Question

Two loudspeakers, A and B, are driven by the same amplifier and emit sinusoidal waves in phase. The frequency of the waves emitted by each speaker is 172 Hz. You are 8.00 m from the speaker.
Take the speed of sound in air to be 344 m/s. What is the closest you can be to speaker B and be at a point of destructive interference?

Answer 1

Answer:

The distance of the speaker B would be 1 meters.

Explanation:

Given that,

Frequency of the waves emitted, f = 172 Hz

You are 8.00 m from the speaker.

The speed of sound in air to be 344 m/s.

The wavelength of the wave is given in terms of frequency and the speed of sound.
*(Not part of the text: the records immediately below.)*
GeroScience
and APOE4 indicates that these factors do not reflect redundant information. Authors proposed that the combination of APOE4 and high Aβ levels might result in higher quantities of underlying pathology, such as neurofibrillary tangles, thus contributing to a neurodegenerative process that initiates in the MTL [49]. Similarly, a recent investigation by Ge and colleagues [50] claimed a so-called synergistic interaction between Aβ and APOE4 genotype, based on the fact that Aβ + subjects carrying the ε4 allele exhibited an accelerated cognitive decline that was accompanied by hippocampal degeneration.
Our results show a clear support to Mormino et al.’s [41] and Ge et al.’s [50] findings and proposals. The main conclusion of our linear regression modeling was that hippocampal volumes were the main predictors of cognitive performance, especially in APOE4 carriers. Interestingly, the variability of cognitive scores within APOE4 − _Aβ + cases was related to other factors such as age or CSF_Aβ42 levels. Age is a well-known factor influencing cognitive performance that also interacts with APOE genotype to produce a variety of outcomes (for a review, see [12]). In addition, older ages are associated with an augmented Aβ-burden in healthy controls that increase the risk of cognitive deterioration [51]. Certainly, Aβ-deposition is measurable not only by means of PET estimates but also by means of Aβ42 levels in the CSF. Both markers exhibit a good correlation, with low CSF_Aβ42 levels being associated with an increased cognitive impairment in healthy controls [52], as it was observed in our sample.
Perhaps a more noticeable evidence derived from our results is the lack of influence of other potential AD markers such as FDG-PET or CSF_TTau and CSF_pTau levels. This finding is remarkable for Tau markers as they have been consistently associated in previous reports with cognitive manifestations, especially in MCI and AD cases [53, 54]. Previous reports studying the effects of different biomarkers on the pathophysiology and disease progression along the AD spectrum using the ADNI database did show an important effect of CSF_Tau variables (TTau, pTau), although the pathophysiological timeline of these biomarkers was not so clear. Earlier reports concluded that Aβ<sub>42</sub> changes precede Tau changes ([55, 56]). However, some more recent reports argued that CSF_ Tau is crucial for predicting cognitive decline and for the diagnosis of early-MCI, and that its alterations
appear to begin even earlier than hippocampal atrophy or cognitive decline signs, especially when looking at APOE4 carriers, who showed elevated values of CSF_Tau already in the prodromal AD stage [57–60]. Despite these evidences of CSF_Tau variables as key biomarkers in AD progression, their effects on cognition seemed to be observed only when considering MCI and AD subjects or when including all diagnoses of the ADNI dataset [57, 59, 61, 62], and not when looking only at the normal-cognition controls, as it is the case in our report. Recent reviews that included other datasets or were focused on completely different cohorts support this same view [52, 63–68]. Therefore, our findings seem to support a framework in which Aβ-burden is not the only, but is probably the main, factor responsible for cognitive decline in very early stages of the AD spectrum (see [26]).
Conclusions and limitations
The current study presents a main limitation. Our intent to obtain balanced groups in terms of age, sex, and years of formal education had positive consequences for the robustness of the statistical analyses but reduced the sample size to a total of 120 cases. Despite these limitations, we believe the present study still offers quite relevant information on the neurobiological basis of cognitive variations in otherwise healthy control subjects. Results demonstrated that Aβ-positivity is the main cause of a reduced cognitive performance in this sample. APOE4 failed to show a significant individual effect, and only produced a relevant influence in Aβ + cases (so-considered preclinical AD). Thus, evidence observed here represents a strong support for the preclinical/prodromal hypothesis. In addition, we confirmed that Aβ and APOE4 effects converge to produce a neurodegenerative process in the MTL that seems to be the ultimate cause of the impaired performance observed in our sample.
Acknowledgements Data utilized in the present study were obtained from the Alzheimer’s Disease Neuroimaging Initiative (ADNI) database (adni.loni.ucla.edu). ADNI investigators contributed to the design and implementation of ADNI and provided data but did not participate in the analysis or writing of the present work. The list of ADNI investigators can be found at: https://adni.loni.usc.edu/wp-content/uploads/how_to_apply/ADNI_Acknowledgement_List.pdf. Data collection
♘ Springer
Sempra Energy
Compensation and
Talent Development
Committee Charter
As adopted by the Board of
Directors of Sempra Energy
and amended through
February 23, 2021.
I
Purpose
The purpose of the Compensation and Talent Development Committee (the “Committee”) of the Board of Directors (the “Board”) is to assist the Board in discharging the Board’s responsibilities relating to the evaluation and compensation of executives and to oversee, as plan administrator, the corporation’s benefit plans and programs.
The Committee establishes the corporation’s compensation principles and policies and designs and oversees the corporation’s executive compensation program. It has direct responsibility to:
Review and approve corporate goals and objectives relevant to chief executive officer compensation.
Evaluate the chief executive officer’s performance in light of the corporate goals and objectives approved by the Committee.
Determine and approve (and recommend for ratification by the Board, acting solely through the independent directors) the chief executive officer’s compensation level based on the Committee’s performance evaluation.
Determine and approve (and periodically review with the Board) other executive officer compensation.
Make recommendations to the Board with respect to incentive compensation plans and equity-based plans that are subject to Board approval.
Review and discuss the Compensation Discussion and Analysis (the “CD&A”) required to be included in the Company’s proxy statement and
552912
It is given by :

$v=f\lambda\\\\\lambda=\dfrac{v}{f}\\\\\lambda=\dfrac{344\ m/s}{172\ Hz}\\\\\lambda=2\ m$

Since, the distance from the Speaker A is 8 m which is the integral multiple of the wavelength. Let the closest distance of the speaker B would be given by :

$d=\dfrac{\lambda}{2}\\\\d=\dfrac{2}{2}\\\\d=1\ m$

So, the distance of the speaker B would be 1 meters. Hence, this is the required solution.